● **Material for this exercise**:
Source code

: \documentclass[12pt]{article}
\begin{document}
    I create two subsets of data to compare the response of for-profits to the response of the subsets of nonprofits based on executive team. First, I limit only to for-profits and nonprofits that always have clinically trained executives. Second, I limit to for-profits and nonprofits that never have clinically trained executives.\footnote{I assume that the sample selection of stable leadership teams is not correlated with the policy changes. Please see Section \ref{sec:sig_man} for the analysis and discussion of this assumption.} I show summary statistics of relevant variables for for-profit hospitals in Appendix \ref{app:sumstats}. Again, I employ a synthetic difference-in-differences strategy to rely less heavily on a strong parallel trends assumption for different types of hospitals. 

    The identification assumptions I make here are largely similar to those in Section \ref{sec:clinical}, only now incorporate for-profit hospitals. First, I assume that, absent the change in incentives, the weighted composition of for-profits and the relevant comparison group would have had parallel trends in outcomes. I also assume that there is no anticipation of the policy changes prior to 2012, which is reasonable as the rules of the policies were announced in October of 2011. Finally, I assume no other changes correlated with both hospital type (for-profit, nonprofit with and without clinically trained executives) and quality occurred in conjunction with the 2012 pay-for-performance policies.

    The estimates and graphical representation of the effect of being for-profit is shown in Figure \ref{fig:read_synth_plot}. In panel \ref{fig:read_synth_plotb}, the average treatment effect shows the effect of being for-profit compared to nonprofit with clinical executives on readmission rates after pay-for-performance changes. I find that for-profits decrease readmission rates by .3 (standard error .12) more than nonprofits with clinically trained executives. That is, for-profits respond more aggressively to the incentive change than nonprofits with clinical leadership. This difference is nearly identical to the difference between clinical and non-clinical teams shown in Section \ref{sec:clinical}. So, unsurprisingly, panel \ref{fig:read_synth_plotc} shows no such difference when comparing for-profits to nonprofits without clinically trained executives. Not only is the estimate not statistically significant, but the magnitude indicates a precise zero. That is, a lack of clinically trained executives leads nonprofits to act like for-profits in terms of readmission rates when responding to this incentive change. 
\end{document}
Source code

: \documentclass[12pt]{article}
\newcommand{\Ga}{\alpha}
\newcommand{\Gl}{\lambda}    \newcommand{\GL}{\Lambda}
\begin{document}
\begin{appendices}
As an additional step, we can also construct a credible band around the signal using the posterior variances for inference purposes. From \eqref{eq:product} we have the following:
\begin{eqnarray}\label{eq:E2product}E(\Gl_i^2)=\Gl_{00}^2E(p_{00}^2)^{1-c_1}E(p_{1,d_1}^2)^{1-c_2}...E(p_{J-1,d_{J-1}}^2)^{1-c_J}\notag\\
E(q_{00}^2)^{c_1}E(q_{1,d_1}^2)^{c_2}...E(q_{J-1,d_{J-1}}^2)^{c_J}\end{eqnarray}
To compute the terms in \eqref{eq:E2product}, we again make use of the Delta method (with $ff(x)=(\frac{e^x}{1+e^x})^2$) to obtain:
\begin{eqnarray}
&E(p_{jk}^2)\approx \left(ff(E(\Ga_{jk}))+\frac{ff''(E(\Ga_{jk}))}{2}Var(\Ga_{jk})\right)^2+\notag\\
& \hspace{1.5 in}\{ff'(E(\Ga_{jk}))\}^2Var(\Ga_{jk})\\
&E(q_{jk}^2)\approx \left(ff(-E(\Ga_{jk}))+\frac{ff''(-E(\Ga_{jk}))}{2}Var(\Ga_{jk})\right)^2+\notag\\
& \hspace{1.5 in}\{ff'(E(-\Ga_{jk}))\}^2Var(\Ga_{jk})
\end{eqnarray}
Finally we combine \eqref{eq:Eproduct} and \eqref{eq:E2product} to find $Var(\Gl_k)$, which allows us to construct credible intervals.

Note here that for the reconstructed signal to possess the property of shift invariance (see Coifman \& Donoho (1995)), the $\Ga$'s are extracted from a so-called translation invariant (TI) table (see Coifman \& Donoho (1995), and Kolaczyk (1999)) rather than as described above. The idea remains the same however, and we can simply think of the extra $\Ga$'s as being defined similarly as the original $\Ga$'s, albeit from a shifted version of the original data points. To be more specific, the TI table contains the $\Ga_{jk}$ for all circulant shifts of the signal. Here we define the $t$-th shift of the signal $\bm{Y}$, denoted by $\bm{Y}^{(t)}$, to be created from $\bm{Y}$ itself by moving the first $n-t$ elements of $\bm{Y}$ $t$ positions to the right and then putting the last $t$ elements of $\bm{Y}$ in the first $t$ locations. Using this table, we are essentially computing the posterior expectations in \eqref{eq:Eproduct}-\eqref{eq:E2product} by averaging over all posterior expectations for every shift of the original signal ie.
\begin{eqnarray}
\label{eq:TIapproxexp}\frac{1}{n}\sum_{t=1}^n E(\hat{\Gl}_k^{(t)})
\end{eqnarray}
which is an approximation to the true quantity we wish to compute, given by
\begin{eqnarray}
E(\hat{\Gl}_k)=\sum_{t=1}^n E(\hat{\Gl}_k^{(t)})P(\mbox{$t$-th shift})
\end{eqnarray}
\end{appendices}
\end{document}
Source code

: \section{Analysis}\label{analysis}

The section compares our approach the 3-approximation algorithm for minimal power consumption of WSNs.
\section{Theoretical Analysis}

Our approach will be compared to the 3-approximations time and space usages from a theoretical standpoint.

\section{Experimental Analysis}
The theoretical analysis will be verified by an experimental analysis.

* * *

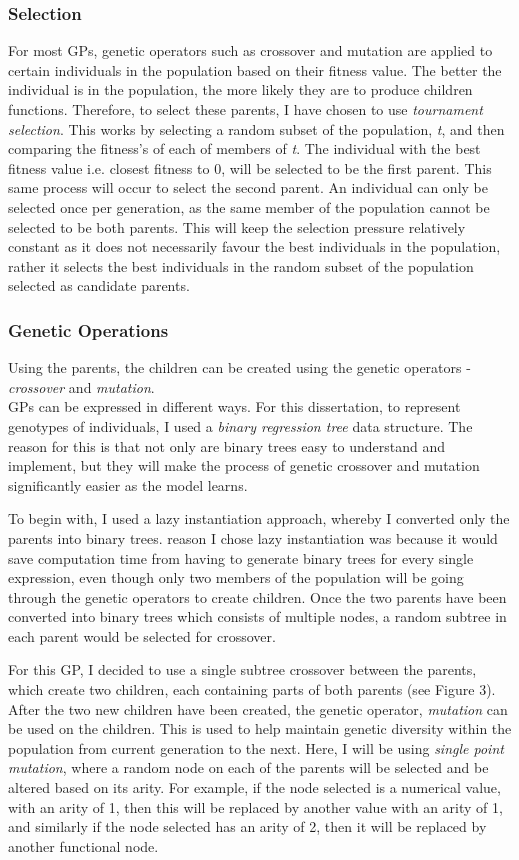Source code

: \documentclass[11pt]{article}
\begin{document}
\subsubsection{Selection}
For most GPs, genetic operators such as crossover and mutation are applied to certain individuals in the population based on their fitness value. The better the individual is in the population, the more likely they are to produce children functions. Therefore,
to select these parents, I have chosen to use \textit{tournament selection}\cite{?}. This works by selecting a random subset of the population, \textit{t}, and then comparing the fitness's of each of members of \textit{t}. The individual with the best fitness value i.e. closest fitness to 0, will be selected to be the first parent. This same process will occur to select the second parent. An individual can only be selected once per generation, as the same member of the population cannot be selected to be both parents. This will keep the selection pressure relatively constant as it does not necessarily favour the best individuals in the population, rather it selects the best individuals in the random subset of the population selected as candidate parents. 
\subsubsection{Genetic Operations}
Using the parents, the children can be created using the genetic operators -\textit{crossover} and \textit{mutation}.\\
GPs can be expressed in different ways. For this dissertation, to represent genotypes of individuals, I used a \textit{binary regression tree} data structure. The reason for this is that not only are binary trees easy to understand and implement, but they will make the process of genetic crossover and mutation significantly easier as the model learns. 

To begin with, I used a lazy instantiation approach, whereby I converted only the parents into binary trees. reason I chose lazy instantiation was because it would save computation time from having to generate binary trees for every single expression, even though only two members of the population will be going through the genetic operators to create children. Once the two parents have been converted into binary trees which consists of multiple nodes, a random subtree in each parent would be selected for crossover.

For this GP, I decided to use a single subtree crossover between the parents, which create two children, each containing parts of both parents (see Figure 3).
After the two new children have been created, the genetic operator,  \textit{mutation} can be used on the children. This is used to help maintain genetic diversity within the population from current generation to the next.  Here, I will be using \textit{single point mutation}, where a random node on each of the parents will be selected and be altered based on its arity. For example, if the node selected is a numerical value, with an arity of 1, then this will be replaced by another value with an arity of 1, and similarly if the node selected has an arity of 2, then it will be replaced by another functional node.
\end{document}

● **Requirement**: In the listing above, locate each line with "credible" and copy it.

● **Response**:
As an additional step, we can also construct a credible band around the signal using the posterior variances for inference purposes. From \eqref{eq:product} we have the following:
Finally we combine \eqref{eq:Eproduct} and \eqref{eq:E2product} to find $Var(\Gl_k)$, which allows us to construct credible intervals.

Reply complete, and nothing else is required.